3.4.2 Kneading method
Kneading method will be carried out following method of Zhang et al. , 2005. A molar ratio of I?-CD and fish oil that will be determined by stage solubility survey will be added in howitzer and kneaded for 45minutes. While working, 40 % of ethyl alcohol: H2O ( 25:75 v/v ) mixture will be added to the mixture to keep proper consistence. The merchandises will be dried in oven at 40 OC for 48hours. The dried mass will be sieved through 150 Aµm mesh.
3.4.3 Physical method
Kneading method will be carried out following method of Zhang et al. , 2005. For control, physical mixture of the same weight ratio of fish oil: I?-CD will be prepared by dry-pestling in a howitzer and kneaded for 5 proceedingss to obtain homogeneous blend.

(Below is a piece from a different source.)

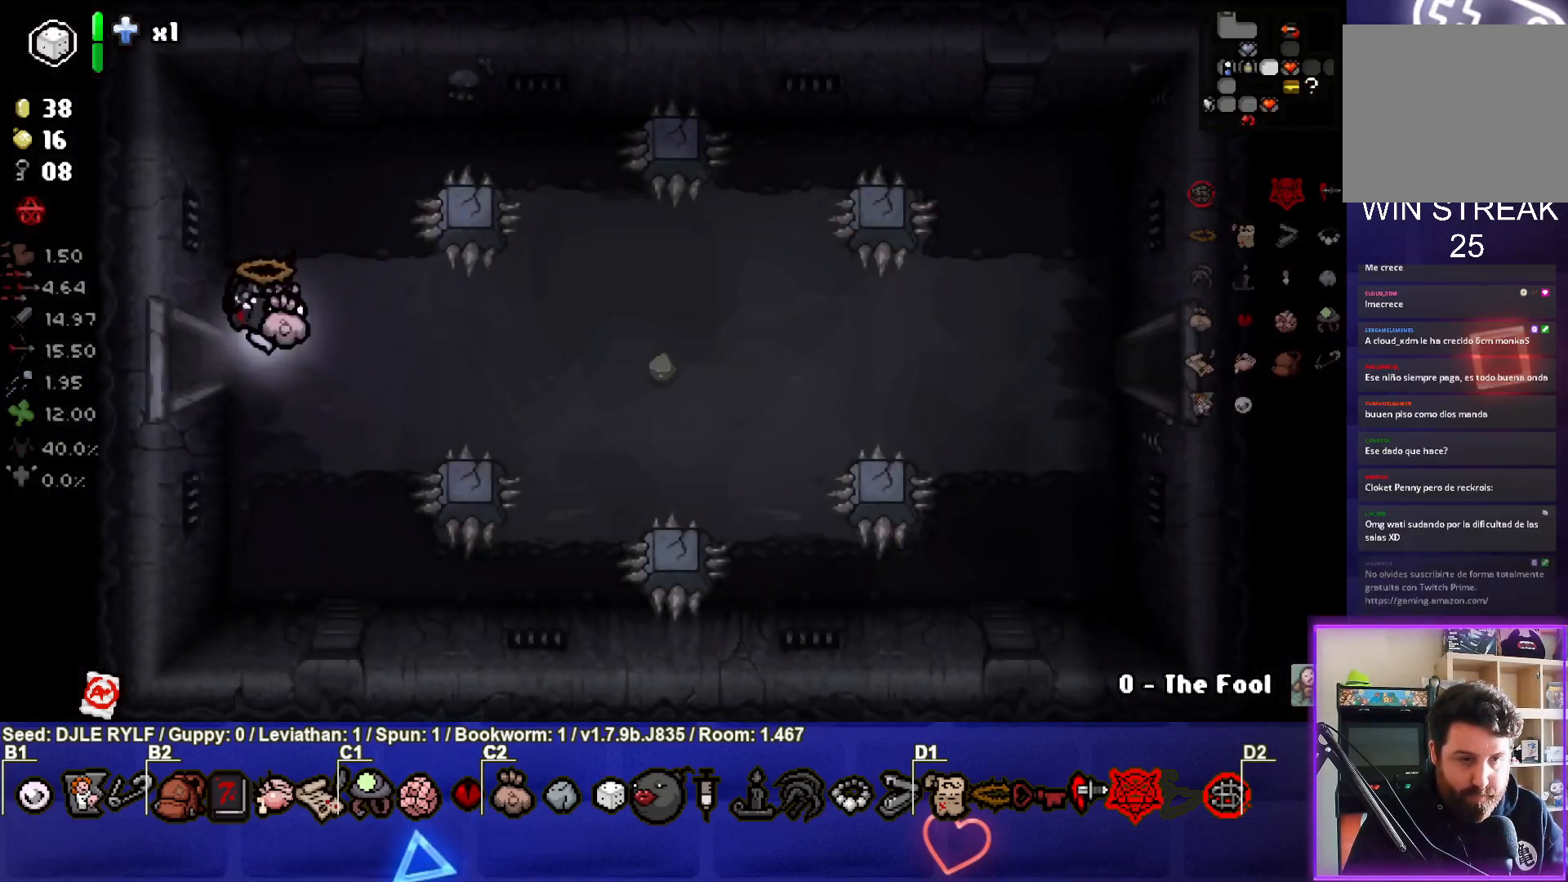
{"buttons": [], "left_stick": "right", "right_stick": "center", "events": []}
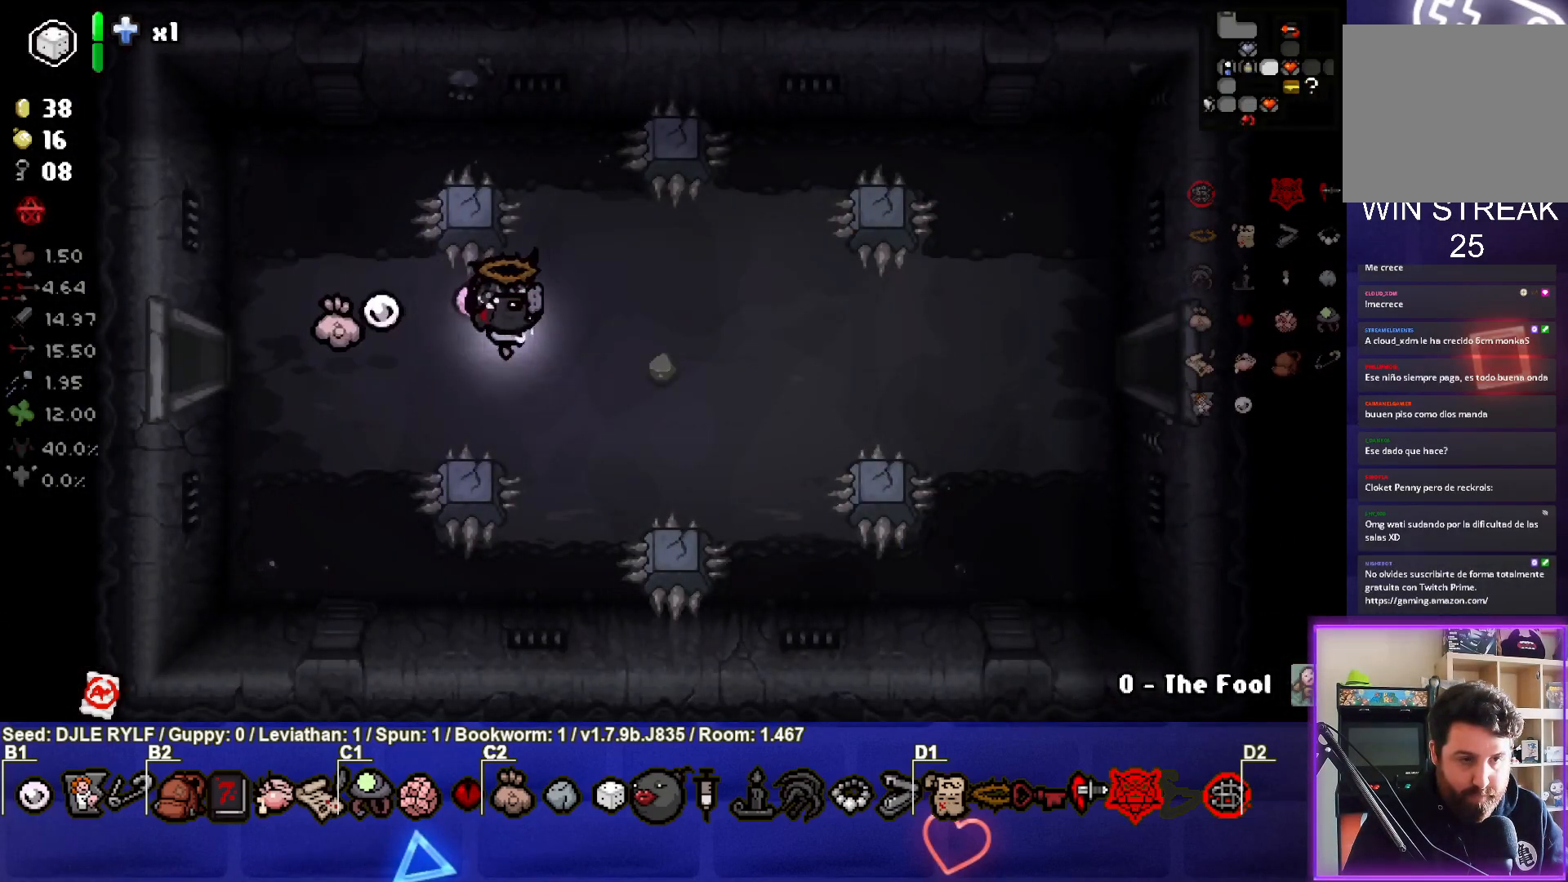
{"buttons": [], "left_stick": "center", "right_stick": "center", "events": [[283, "left_stick", "center"]]}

Word picture of catfish oil: I?-CD inclusion composite will be done by FTIR, FESEM and DSC.
3.5 Stability of fish oil
Oil Stability Index ( OSI ) will be determined at 100 OC and 20 milliliter air/hr utilizing Rancimat setup following AOCS Method ( AOCS, 1994 ) . The Rancimat setup will be used with two rating manners, I ) initiation period ( clip matching to inflection point in the oxidization curve ) and ii ) clip to delta K ( clip needed to accomplish a specific difference in conduction, here will be selected is in 25AµS cm-1.
3.6 Statistical Analysis
Data analysis will be done by utilizing analysis of discrepancy ( ANOVA ) . Comparison of agencies will be carried out by Duncan ‘s multiple scope trials ( P & lt ; 0.05 ) . Statiscally analysis will be performed by utilizing SPSS 10 for Windows.